Die Neuordnung der Globalisierung
Corona-Pandemie, Chipmangel und nun der Krieg in der Ukraine. Durch externe Schocks kommt es in vielen Branchen zu Lieferengpässen. Als Reaktion darauf steigern Unternehmen die Anzahl ihrer Lieferanten – oder holen die Produktion ganz zurück in ihre Heimatregion.
Unser Hauptproblem sind die katastrophalen Lieferengpässe. Dagegen ist alles andere marginal“, sagt Jörg Buchgeister, Geschäftsführer des Mittelständlers atb Elektronische Steuerungen in Menden. Sein Unternehmen stellt Steuerungs- und Schaltschränke her. „Wir bekommen kein Material und können daher unsere Aufträge nicht abarbeiten.“ Kunden müssen aktuell rund sieben Monate auf einen neuen Schaltschrank warten.
Ein Problem, das derzeit viele Unternehmen haben. 64 Prozent der Firmen in Deutschland suchen nach neuen und zusätzlichen Lieferanten, so das Ergebnis einer Umfrage des Deutschen Industrie- und Handelskammertags. Rund 57 Prozent möchten ihre Lagerhaltung erhöhen, um sich vor Engpässen bei ihren Lieferanten zu schützen.

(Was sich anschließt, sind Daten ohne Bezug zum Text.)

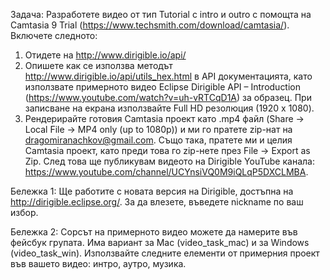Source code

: Задача: Разработете видео от тип Tutorial с intro и outro с помощта на Camtasia 9 Trial (https://www.techsmith.com/download/camtasia/). Включете следното:
1. Отидете на http://www.dirigible.io/api/
2. Опишете как се използва методът http://www.dirigible.io/api/utils_hex.html в API документацията, като използвате примерното видео Eclipse Dirigible API – Introduction (https://www.youtube.com/watch?v=uh-vRTCqD1A) за образец. При записване на екрана използвайте Full HD резолюция (1920 x 1080).
3. Рендерирайте готовия Camtasia проект като .mp4 файл (Share -> Local File -> MP4 only (up to 1080p)) и ми го пратете zip-нат на dragomiranachkov@gmail.com. Също така, пратете ми и целия Camtasia проект, като преди това го zip-нете през File -> Export as Zip. След това ще публикувам видеото на Dirigible YouTube канала: https://www.youtube.com/channel/UCYnsiVQ0M9iQLqP5DXCLMBA.

Бележка 1: Ще работите с новата версия на Dirigible, достъпна на http://dirigible.eclipse.org/. За да влезете, въведете nickname по ваш избор. 

Бележка 2: Сорсът на примерното видео можете да намерите във фейсбук групата. Има вариант за Mac (video_task_mac) и за Windows (video_task_win). Използвайте следните елементи от примерния проект във вашето видео: интро, аутро, музика.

Erst die Corona-Pandemie, dann ein eklatanter Mangel an Mikrochips und nun der Krieg in der Ukraine: Ausfälle in den Lieferketten häufen sich. Und Unternehmen reagieren darauf. Schon seit einiger Zeit ist von einer „Deglobalisierung“ die Rede. Begriffe wie „Nearshoring“ oder „Reshoring“ machen die Runde. Gemeint ist der Aufbau möglichst nah beieinander liegender und über nur wenige Landesgrenzen verlaufender Produktions- und Lieferketten. Es ist ein Prozess, der gerade erst beginnt und Jahre dauern wird. Ein Thema, mit dem sich Unternehmen auseinandersetzen sollten.

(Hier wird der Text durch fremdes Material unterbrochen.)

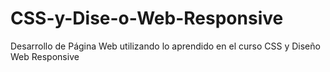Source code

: # CSS-y-Dise-o-Web-Responsive
Desarrollo de Página Web utilizando lo aprendido en el curso CSS y Diseño Web Responsive
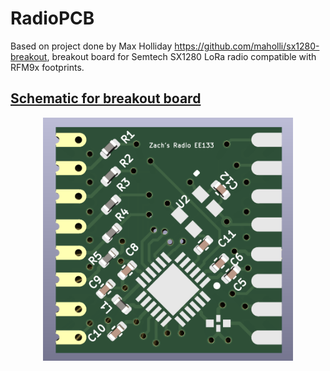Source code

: # RadioPCB

Based on project done by Max Holliday https://github.com/maholli/sx1280-breakout,
breakout board for Semtech SX1280 LoRa radio compatible with RFM9x footprints.

## [Schematic for breakout board](Schematic_sx1280.pdf)
<p align="middle">
  <img width="400" src="PCB_sx1280.png">
</p>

Zwei Kernbranchen trifft es besonders
In Deutschland sind aktuell vor allem die Automobilindustrie und der Maschinenbau betroffen. BMW stoppte Anfang März die Produktion in und den Export nach Russland. Siemens stellte sein Neugeschäft in Russland ein, Daimler Trucks und VW legten ebenfalls die dortige Produktion auf Eis. Und weil auch Zulieferer nun einzelne Teile nicht rechtzeitig liefern können, mussten die Hersteller ihre Produktion in Deutschland ebenfalls drosseln.

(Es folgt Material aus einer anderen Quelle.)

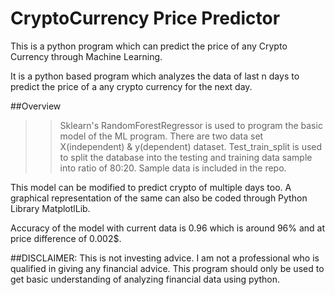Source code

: # CryptoCurrency Price Predictor
This is a python program which can predict the price of any Crypto Currency through Machine Learning.

It is a python based program which analyzes the data of last n days to predict the price of a any crypto currency for the next day. 

##Overview
>>Sklearn's RandomForestRegressor is used to program the basic model of the ML program.
>>There are two data set  X(independent) & y(dependent) dataset.
>>Test_train_split is used to split the database into the testing and training data sample into ratio of 80:20.
>>Sample data is included in the repo.

This model can be modified to predict crypto of multiple days too. A graphical representation of the same can also be coded through Python Library MatplotlLib.

Accuracy of the model with current data is 0.96 which is around 96% and at price difference of 0.002$.

##DISCLAIMER:
This is not investing advice. I am not a professional who is qualified in giving any financial advice. This program should only be used to get basic understanding of analyzing financial data using python.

„Vielfach werden zusätzliche Lieferanten qualifiziert, die ihren Sitz in Europa haben.“
Thibault Pucken, Inverto
Auch der deutsche Mittelstand reagiert auf die Lieferengpässe. Schon die seit zwei Jahren anhaltende Corona-Krise hat bei vielen Unternehmen zu einem Umdenken geführt. Diversifikation der Lieferanten ist angesagt. Nur wenige Unternehmen verlassen sich nur noch auf einen Lieferanten, wie es vor Corona durchaus üblich war. Stattdessen beginnen sie damit, ihre Lieferketten breiter aufzustellen. „Vielfach ist es allerdings nicht die vollständige Rückverlagerung aus Asien nach Europa, sondern es werden zusätzliche Lieferanten qualifiziert, die dann ihren Sitz in Europa haben und hier produzieren“, erklärt Thibault Pucken, Experte für Supply Chain Management und Managing Director bei der Unternehmensberatung Inverto.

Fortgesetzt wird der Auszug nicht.